I don't think signals will be right for most of this stuff, though I'm sure we'll add some (hopefully not jamming more into the GeanyObject singleton god object). At worst we should use our own NiH virtual functions like we do for the plugin API now, IMO, though as @kugel- mentioned it does make it harder for binding to other languages, even for hand-written bindings like GeanyPy.
That's just emitting. That doesn't show defining the signal (see geanyobject.c),
Ok, plus a call to g_signal_new(), and don't forget the enum member in geanyobject.h ;-D
or the modifications required to a given feature to be replacable or extensible through a signal (or other means).
Those changes will be the required irrespective of the mechanism for the extension.
I admit that defining an interfaces requires some boilerplate.
This is the part I have concerns about. Please show the indentation example I suggested.
I don't think signals will be right for most of this stuff, though I'm sure we'll add some
Like I said and @kugel- agreed, signals are bad at data passing, what we need is to be as simple to define and use as signals, but with better data transfer capabilities.

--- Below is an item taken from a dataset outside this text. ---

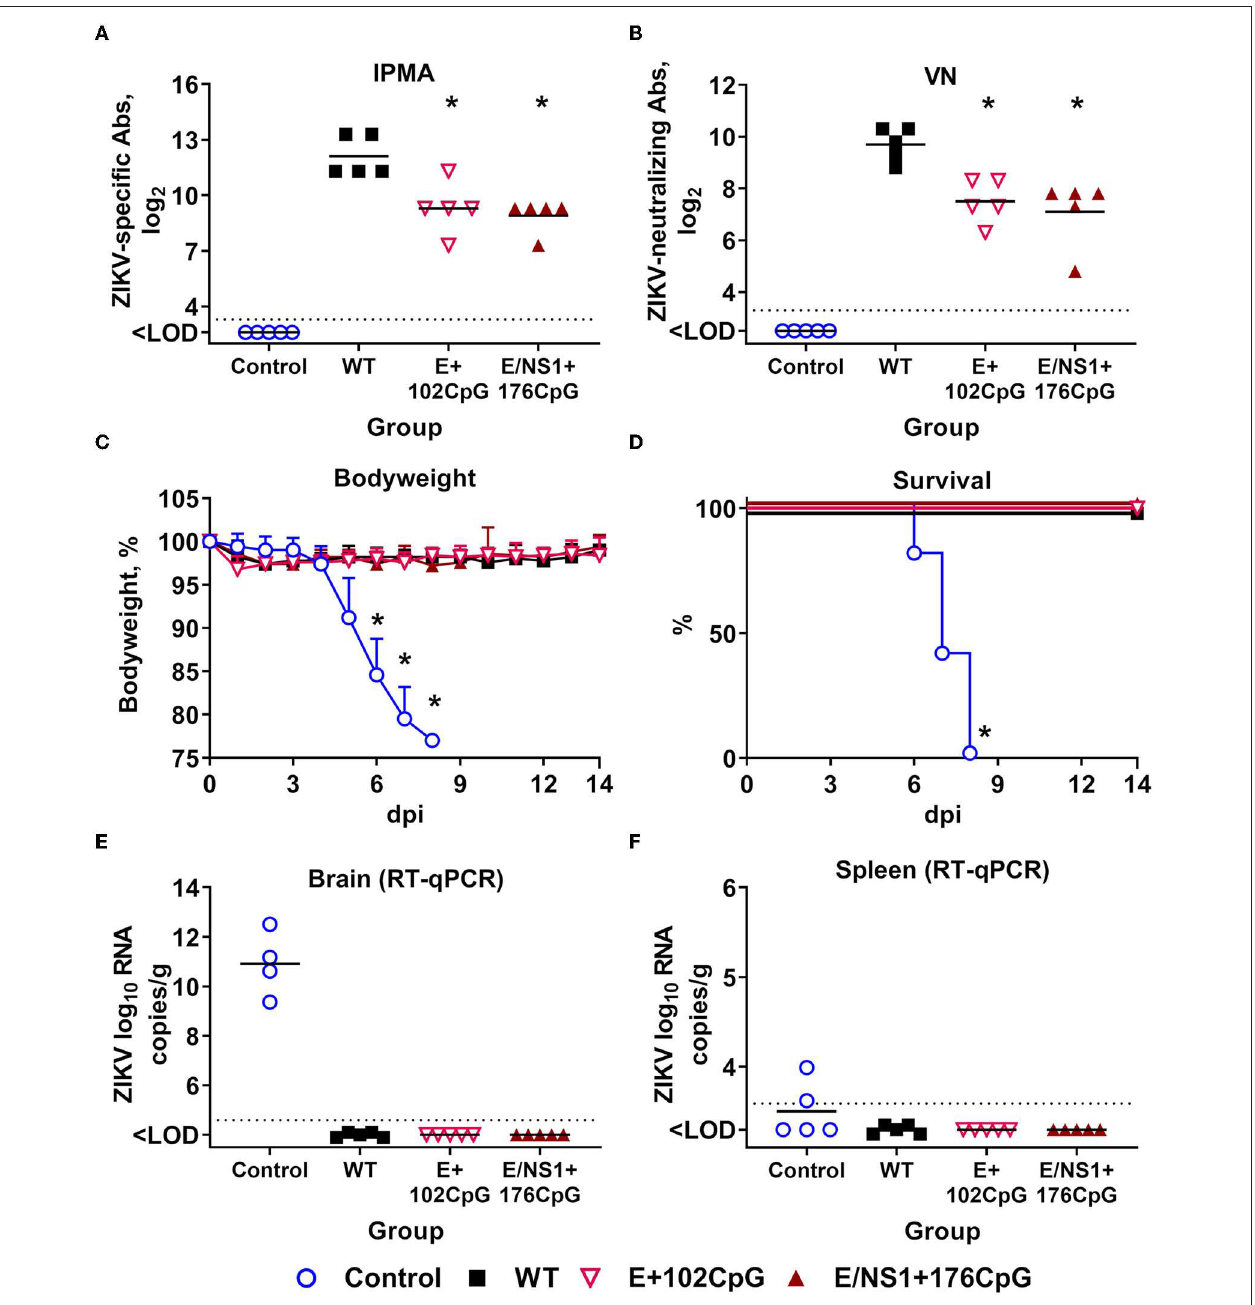
FIGURE 10 | Protective efficacy of WT and CpG-recoded ZIKV variants in adult mice. ZIKV-specific (A) and neutralizing (B) Abs at 28 days after immunization with 10 5 TCID 50 of WT or CpG-recoded ZIKV variants. IPMA, immunoperoxidase monolayer assay; VN, virus-neutralizing assay. Bodyweight (C ; bodyweight at day 0 was used as a baseline ) , survival (D) , and ZIKV loads in the brain (E) and spleen (F) after IC challenge with 10 5 TCID 50 of the heterologous mouse-adapted ZIKV MR-766 strain. Asterisk (*) denotes a statistically significant difference to the WT ZIKV group. Dotted lines represent the LOD (A,B,E,F) ; solid lines represent mean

(hopefully not jamming more into the GeanyObject singleton god object).
GObjectification of Geany needs to be kept separate from this feature or again it will be bottlenecked on the few contributors with appropriate knowledge. Also I would doubt how incremental the changes to do that would be.
At worst we should use our own NiH virtual functions like we do for the plugin API now, IMO, though as @kugel- mentioned it does make it harder for binding to other languages, even for hand-written bindings like GeanyPy.
Yeah, Plugins already have to be able to call Geany functions and define callbacks, so I suggest we can safely assume that those capabilities are available in whatever plugin language. And agree that it would be a pain to manually add lots of functions to any plugin bindings, its all thats available until @kugel- releases his GIR based plugin language support.
Any thoughts on how to handle asynchronism between Geany and the plugin, for example if the indentation example I suggested above was slow in the plugin (eg querying a separate process) how would the interface operate so Geany is not blocked while the plugin is waiting?